Your instructions: Write out the material from the line containing "activities for all tastes." through the line containing "To engage me in", both included, copying each line without change. Leave the pictures out.

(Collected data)
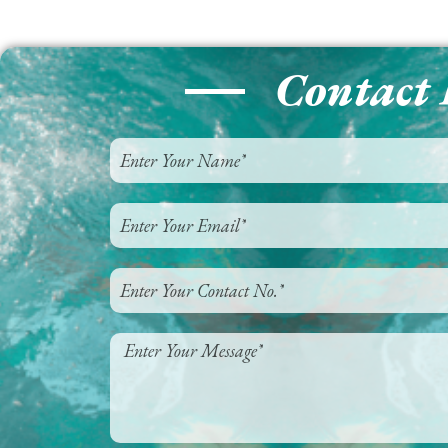
Contact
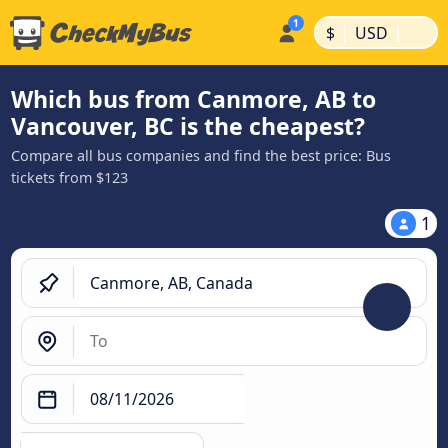
|
|
$
USD
Which bus from Canmore, AB to
Vancouver, BC is the cheapest?
Compare all bus companies and find the best price: Bus
tickets from $123
1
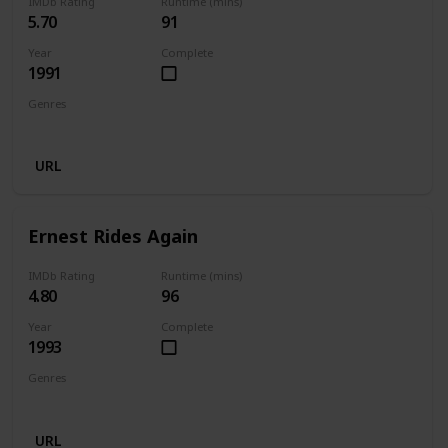
IMDb Rating
Runtime (mins)
5.70
91
Year
Complete
1991
Genres
Comedy
Family
Fantasy
URL
Ernest Rides Again
IMDb Rating
Runtime (mins)
4.80
96
Year
Complete
1993
Genres
Comedy
Family
URL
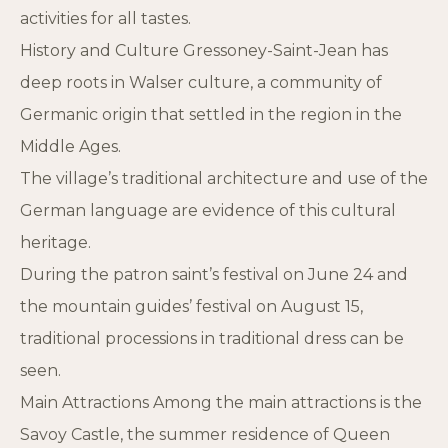
activities for all tastes.
History and Culture Gressoney-Saint-Jean has
deep roots in Walser culture, a community of
Germanic origin that settled in the region in the
Middle Ages.
The village’s traditional architecture and use of the
German language are evidence of this cultural
heritage.
During the patron saint’s festival on June 24 and
the mountain guides’ festival on August 15,
traditional processions in traditional dress can be
seen.
Main Attractions Among the main attractions is the
Savoy Castle, the summer residence of Queen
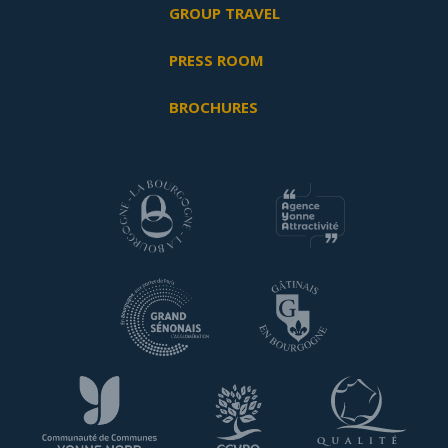
GROUP TRAVEL
PRESS ROOM
BROCHURES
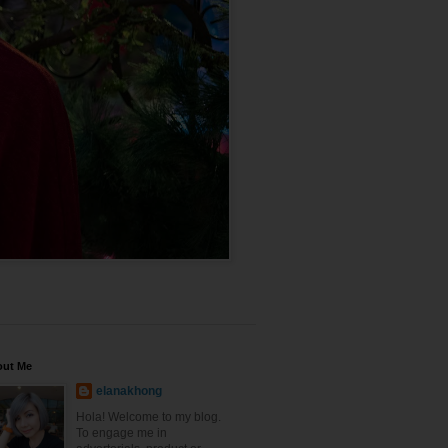
out Me
elanakhong
Hola! Welcome to my blog.
To engage me in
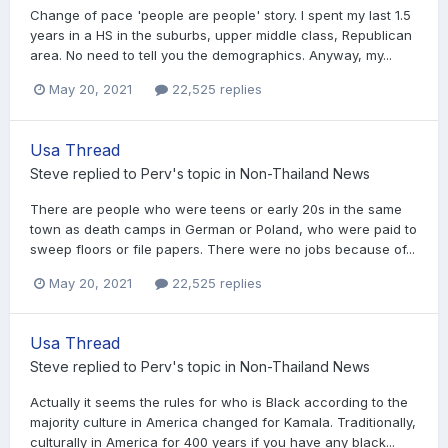
Change of pace 'people are people' story. I spent my last 1.5
years in a HS in the suburbs, upper middle class, Republican
area. No need to tell you the demographics. Anyway, my...
May 20, 2021
22,525 replies
Usa Thread
Steve
replied to
Perv
's topic in
Non-Thailand News
There are people who were teens or early 20s in the same
town as death camps in German or Poland, who were paid to
sweep floors or file papers. There were no jobs because of...
May 20, 2021
22,525 replies
Usa Thread
Steve
replied to
Perv
's topic in
Non-Thailand News
Actually it seems the rules for who is Black according to the
majority culture in America changed for Kamala. Traditionally,
culturally in America for 400 years if you have any black...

Reply:
activities for all tastes.
History and Culture Gressoney-Saint-Jean has
deep roots in Walser culture, a community of
Germanic origin that settled in the region in the
Middle Ages.
The village’s traditional architecture and use of the
German language are evidence of this cultural
heritage.
During the patron saint’s festival on June 24 and
the mountain guides’ festival on August 15,
traditional processions in traditional dress can be
seen.
Main Attractions Among the main attractions is the
Savoy Castle, the summer residence of Queen
GROUP TRAVEL
PRESS ROOM
BROCHURES
out Me
elanakhong
Hola! Welcome to my blog.
To engage me in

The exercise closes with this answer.